Managing Neighborhood Association Funds

Some Tips...
Volunteers are the lifeblood of any neighborhood association. Countless hours and energy are contributed monthly by dedicated volunteers to keep the associations alive and productive. One of the most challenging aspects of neighborhood work may be that of managing the association’s funds. Ironically, the more funds the association successfully raises, from whatever sources such as governments grants, donations, or profits from events, the more challenging managing and controlling them may be.

Volunteers are not, of course, expected to be professional money managers, accountants, or bookkeepers, but there are some steps an association should take to safeguard its hard-earned money. And most of these can be put in place relatively easily--saving volunteer time for getting results and raising even more money for more projects.

Following are some tips. Some of them may not seem to fit your organization’s style or. needs, but think of them in the context of a health (and maybe life) insurance policy for your association.
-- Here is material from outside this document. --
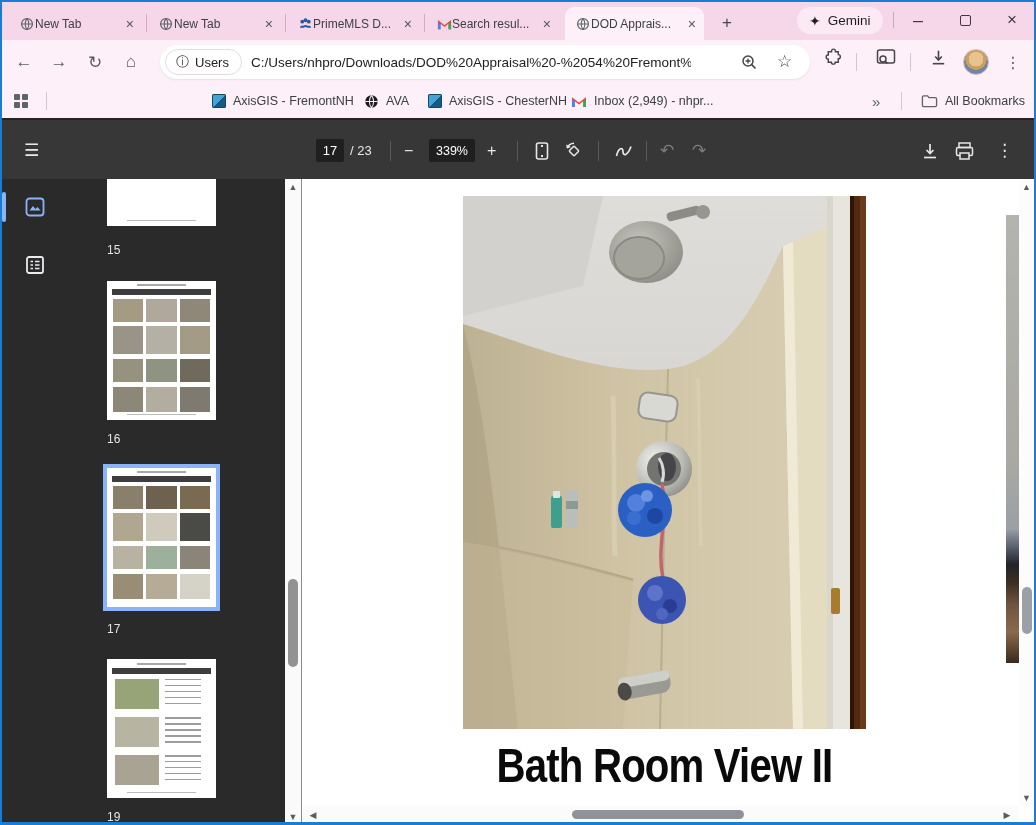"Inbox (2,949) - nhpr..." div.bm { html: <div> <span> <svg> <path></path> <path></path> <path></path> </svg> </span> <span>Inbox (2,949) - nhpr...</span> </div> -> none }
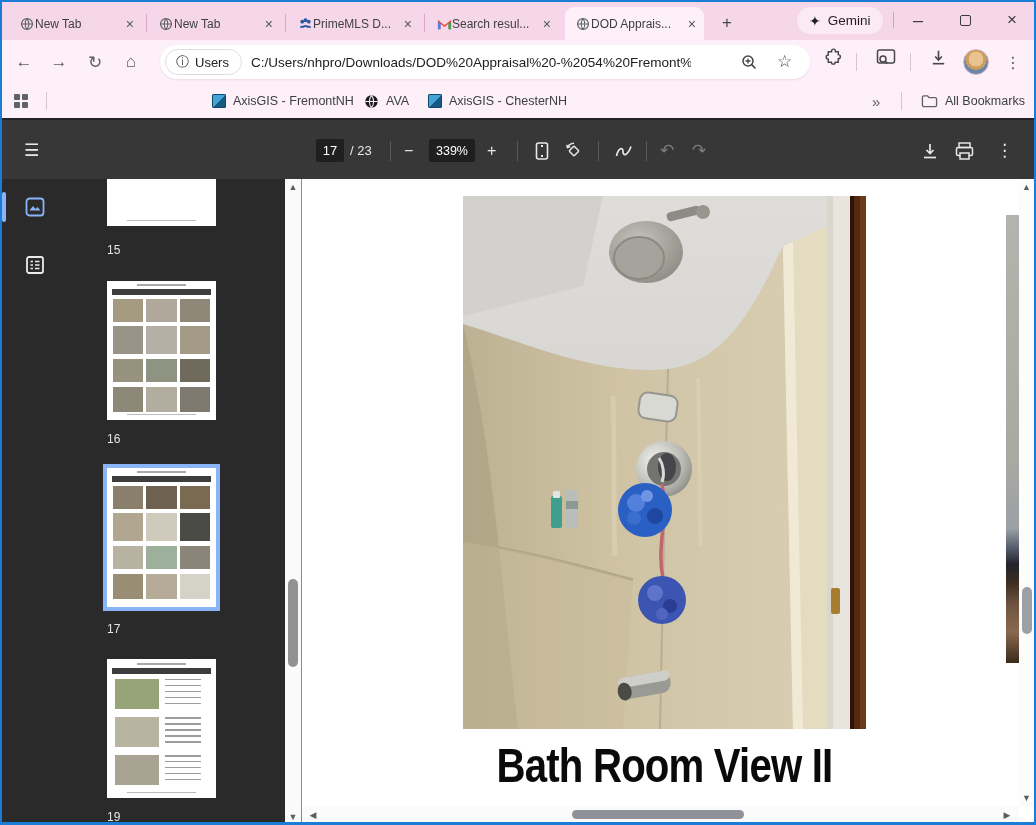"15" .tlabel2 { font-size: 12px -> 15px; font-style: none -> italic; text-align: none -> center }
1.) Designate one person who has overall oversight of the funds. That is efficient and it makes accountability pretty clear. But don’t put that person in the position of having sole authority over the money without any controls. (It isn’t fair to him or her nor to the organization.)

2.) If you elect a treasurer, routinely turn that office over. Don’t keep electing the same person year after year.

3.) Consider having a finance committee composed of two, three or more people and headed by a chair. (Don’t make it “too” large though.)

4.) If you have several sources of funds, put different people in control of the monies separately and have them keep one overall financial person informed.

5.) Set up a good system of financial recording and reporting. This does not have to be complex. In fact, the simpler it is, the easier it is for everybody to under stand and oversee, and the harder it is to hide any irregular activities.

6.) Keep reporting on funds from separate sources separate from each other. (This may be required by your funding source.) But use a standardized recording and reporting system for all funds.

7.) Use a board member who has an accounting or bookkeeping background to set up and review the reporting system. If you don’t have such a person on your board, recruit one. If you can’t recruit one, set up a system and find an accountant to review it as a contribution to your group.

8.) Have the whole board review reports and make sure questions about them are welcomed and responded to satisfactorily. (This does not mean that all financial matters need to be examined within an inch of their lives.)

9.) Make sure that financial decisions are understood by the board, duly approved, and recorded somewhere—in clear, straightforward language.

10.) Don’t use funds from one source to pay an inappropriate expense with thee idea that it will be paid back when there is other money.

11.) Consider having separate bank accounts for separate pots of money. This can make tracking transactions and accountability easier, especially if you have significant funds.

12.) Reconcile all bank accounts monthly. Put the responsibility for reconciling in. different hands than those of the person(s) who is responsible for authorizing expenditures.

13.) Make sure all checks require two signatures. Don’t make exceptions even though the bank may not notice. Do not, repeat do not, sign a blank check. In order to make sure you can always find two signers in an emergency, you may designate three or four people for each account who can sign checks.

14.) Make sure all checks that are signed have some sort of back-up-documentation explaining and verifying what the check is being written for. A short, hand-written note is fine. Save the documentation by the check number it went with.

15.) Avoid cash transactions, especially withdrawals. If you do deal with cash, use a “two person” system as a safeguard and save receipts, ticket stubs and the like.

16.) If you are lucky enough to be handling amounts of $5,000 or more, it maybe worthwhile to investigate purchasing a fidelity bond which covers the person primarily responsible for the funds. (Contact an insurance agent to ask about how this works and what it will cost.)

17.) Use your coalition as your fiscal agent. That is one of the reasons it was set up and incorporated,: and it is bonded. (Alternately, you-might consider using another incorporated not-for-profit organization as your fiscal agent, but be. aware that in order to legally do this that organization must have some control over your funds.)